# Program Output Compatibility with Blackmagic UltraStudio HD Mini



## glitch452 (Jun 15, 2020)

Hi Everyone.  I'm wondering if anyone has used the BlackMagic UltraStudio HD Mini with macOS and can confirm whether or not the program feed from OBS can be sent out of the HDMI and/or SDI output ports?

The device connects via Thunderbolt 3 (USB-C port).  It has SDI in/out, analog in, and HDMI out.  
I'm wondering if it would be compatible with the DeckLink output options built in to OBS.  
I'm currently using the latest version of OBS (25.0.8) on the latest version of macOS Catalina (15.5.5)

Here is a link to the device on the B&H website and BMD website








						Blackmagic Design UltraStudio HD Mini
					

Buy Blackmagic Design UltraStudio HD Mini featuring SD/HD/3G-SDI and Analog Inputs, HDMI and Dual SDI Outputs, Thunderbolt 3 Interface, Supports SD and HD Resolutions, 4:2:2 and 4:4:4 Color Sampling Support, 8/10/12-Bit Color Depth, RS-422 Deck Control, HD to SD Down-Conversion. Review...




					www.bhphotovideo.com
				





			UltraStudio | Blackmagic Design


----------



## jamie- (Aug 3, 2020)

I'm also after an answer to this question, I've been searching about and found this thread from 2018: https://obsproject.com/forum/thread...-decklink-mini-recorder-pci.94372/post-372187



> Blackmagic's Decklink, intensity and ultrastudio lines all work properly with OBS.
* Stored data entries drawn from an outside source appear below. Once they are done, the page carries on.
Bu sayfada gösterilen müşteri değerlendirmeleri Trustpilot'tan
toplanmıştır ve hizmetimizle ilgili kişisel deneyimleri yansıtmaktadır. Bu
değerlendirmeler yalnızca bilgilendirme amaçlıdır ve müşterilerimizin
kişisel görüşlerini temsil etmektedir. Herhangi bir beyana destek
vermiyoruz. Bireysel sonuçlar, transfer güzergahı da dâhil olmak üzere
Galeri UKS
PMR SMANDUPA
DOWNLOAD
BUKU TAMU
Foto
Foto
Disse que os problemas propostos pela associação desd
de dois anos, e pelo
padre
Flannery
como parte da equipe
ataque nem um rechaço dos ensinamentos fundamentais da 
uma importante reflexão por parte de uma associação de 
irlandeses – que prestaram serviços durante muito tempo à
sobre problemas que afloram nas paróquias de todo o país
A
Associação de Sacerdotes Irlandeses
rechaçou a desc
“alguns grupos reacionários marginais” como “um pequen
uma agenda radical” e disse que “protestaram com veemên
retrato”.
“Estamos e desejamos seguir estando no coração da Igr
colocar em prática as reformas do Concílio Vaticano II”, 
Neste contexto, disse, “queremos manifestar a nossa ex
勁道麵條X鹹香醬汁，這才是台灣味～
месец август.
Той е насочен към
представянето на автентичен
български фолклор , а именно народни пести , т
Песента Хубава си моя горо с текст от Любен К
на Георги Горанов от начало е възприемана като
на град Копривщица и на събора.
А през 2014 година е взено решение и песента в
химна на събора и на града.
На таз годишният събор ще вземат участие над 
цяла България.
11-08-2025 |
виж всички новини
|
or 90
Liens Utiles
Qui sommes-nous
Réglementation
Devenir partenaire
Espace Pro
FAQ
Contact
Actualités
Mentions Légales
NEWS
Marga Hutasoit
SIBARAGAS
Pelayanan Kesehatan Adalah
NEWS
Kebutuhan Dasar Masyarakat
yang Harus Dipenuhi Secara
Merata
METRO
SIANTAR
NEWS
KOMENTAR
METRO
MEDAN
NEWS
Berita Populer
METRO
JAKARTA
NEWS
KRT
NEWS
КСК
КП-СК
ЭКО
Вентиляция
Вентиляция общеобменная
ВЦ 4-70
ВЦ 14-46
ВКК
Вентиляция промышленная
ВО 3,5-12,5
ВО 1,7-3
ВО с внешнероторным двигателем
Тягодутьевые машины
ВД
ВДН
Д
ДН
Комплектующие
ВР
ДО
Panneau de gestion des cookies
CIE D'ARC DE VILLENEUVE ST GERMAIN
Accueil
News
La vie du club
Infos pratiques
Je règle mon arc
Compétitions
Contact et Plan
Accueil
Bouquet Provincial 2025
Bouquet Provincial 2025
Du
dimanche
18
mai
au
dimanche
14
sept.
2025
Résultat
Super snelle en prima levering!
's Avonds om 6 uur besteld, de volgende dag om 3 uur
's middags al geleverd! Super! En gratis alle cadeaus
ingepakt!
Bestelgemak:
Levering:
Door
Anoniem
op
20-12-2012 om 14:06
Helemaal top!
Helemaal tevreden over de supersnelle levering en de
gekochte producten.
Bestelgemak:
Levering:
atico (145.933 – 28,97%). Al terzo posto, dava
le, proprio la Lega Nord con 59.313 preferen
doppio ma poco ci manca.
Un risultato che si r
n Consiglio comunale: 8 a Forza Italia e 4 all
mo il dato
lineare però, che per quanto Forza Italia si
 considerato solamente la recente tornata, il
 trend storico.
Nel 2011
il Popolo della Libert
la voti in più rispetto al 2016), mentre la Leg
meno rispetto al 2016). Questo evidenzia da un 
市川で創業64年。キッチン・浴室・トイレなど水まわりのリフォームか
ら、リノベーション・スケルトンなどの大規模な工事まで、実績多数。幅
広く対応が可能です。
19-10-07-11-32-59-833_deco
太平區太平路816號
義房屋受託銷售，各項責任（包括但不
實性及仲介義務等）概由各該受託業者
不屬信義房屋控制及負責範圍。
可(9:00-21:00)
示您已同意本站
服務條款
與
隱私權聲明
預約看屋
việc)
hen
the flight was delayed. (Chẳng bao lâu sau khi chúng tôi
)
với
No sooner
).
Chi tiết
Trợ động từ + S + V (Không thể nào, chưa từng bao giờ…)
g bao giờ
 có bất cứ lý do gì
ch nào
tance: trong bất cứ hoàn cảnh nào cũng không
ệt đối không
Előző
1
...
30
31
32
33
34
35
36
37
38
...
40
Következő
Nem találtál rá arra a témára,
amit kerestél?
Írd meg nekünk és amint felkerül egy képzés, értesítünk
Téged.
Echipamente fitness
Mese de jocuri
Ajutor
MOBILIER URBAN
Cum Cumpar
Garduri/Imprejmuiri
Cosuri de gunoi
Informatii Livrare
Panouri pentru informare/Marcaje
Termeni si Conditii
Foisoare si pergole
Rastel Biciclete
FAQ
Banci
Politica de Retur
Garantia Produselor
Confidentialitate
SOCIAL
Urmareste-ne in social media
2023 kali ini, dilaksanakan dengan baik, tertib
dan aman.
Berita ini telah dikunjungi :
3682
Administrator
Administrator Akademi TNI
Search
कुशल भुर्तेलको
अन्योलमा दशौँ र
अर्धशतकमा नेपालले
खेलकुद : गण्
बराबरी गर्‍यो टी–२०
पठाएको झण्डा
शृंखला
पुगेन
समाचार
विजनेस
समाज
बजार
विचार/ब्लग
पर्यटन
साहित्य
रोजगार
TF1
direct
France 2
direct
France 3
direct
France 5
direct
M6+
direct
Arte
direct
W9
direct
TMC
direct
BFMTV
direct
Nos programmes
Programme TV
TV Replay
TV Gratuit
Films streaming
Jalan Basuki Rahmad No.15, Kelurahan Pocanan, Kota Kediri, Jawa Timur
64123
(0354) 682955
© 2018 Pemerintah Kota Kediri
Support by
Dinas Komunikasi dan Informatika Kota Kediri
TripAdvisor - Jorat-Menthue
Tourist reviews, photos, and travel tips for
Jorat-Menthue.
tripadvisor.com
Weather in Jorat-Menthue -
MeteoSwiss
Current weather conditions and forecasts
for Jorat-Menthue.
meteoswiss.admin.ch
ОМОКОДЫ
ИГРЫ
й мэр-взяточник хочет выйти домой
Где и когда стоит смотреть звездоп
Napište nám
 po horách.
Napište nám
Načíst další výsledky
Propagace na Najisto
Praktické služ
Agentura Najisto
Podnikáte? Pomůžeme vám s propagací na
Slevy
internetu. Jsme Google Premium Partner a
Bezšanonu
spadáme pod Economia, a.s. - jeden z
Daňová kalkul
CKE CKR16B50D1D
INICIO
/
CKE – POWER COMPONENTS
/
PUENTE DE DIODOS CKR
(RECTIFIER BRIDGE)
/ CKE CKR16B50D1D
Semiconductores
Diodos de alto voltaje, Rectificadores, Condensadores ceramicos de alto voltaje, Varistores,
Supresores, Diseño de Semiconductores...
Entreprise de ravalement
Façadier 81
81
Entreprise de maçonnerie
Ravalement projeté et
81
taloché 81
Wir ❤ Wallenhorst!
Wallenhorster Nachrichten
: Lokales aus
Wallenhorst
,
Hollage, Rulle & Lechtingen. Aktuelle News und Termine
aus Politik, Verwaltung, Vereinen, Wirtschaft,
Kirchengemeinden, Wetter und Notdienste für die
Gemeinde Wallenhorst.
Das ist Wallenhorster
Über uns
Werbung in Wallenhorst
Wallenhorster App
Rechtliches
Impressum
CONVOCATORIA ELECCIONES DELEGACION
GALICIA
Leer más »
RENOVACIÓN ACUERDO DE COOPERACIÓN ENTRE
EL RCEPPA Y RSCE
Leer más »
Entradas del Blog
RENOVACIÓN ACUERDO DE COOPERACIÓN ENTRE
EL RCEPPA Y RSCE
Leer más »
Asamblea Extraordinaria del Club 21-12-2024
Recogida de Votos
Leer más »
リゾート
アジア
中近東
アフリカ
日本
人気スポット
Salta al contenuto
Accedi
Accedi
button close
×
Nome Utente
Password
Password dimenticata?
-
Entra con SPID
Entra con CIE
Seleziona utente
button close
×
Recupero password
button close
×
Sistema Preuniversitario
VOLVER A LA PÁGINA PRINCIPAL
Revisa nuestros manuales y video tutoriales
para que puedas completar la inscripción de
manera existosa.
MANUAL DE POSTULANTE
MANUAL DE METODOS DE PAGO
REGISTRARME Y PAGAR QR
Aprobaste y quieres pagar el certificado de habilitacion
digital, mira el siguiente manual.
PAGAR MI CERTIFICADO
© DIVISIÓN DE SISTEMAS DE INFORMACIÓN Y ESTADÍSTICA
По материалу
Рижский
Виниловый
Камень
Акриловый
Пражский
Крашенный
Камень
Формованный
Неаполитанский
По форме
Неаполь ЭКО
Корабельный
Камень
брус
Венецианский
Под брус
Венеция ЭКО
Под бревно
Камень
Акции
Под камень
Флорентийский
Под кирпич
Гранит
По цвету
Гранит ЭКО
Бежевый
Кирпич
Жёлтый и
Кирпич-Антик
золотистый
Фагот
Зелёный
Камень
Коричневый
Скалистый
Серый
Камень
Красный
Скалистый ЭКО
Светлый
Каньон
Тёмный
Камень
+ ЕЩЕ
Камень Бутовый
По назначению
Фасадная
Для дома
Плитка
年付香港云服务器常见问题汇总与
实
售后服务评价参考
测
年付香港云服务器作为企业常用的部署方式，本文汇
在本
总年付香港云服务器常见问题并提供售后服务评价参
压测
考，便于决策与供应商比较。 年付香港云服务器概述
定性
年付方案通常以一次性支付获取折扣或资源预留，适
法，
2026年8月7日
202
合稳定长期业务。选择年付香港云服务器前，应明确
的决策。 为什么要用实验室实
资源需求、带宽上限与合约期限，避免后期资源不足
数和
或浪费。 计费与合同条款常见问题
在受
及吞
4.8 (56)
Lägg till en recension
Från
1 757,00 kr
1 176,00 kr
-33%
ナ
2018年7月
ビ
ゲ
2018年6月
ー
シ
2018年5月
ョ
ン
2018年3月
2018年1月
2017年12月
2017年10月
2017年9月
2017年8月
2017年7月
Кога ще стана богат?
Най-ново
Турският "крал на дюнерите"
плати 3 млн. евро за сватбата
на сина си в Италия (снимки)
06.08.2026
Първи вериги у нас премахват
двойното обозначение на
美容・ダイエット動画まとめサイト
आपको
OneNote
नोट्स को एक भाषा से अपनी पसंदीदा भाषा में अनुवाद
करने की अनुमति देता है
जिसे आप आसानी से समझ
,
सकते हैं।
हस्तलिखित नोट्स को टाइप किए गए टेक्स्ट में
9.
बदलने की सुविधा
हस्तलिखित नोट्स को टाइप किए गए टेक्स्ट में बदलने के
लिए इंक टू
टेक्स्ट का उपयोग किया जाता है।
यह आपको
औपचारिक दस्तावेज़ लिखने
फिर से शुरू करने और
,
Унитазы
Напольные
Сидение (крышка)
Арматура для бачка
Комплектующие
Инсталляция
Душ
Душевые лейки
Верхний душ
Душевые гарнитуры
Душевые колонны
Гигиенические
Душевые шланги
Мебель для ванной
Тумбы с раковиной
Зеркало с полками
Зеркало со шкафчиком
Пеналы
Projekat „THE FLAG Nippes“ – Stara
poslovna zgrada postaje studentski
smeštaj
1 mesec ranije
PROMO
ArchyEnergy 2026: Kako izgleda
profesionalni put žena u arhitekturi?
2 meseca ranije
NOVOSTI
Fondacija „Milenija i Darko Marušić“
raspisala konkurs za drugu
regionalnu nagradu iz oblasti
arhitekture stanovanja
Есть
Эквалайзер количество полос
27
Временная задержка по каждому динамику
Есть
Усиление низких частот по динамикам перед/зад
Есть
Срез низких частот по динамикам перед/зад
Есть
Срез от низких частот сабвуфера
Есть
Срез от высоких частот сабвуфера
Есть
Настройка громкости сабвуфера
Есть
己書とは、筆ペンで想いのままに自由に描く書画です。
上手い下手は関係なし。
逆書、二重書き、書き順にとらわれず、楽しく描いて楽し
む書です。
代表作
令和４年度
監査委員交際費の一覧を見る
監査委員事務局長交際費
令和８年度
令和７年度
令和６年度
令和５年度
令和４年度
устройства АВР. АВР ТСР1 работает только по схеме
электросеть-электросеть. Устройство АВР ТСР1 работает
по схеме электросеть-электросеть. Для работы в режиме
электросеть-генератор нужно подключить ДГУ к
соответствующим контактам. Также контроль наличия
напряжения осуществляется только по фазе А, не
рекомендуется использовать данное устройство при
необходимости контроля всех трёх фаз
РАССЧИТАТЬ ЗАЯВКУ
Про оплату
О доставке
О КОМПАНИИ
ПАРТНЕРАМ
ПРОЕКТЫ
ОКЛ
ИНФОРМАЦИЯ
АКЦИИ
Not a specific answer to the question, but a sign of hope though!


----------



## jamie- (Aug 3, 2020)

Aha! Ok I think I have an answer, in this YouTube video at this timestamp (~ 5:10): https://youtu.be/lMKNqhFfmRc?t=311
This guy uses an Ultrastudio HD Mini into OBS for his podcast and it works.

Edit: also see this for the settings he has in OBS: https://youtu.be/Gk7bZQMkvVw?t=214


----------



## glitch452 (Sep 9, 2020)

Just posting my results now that I have the device.  Video input (Component) and output (HDMI) works well with OBS on macOS.  I was able to use the DeckLink output in OBS to send the program feed out via HDMI.  I did not test the SDI since I don't have any way to do so.  

Note: I do have an issue with analog audio capture.  The sample rate does not seem to stay fixed so the audio is garbled and skipping.  Audio output works properly however (tested over HDMI).


----------



## jamie- (Sep 10, 2020)

Thanks for checking back in, confirms my suspicions which is good. I still have a purchase order open for one. Cheers!


----------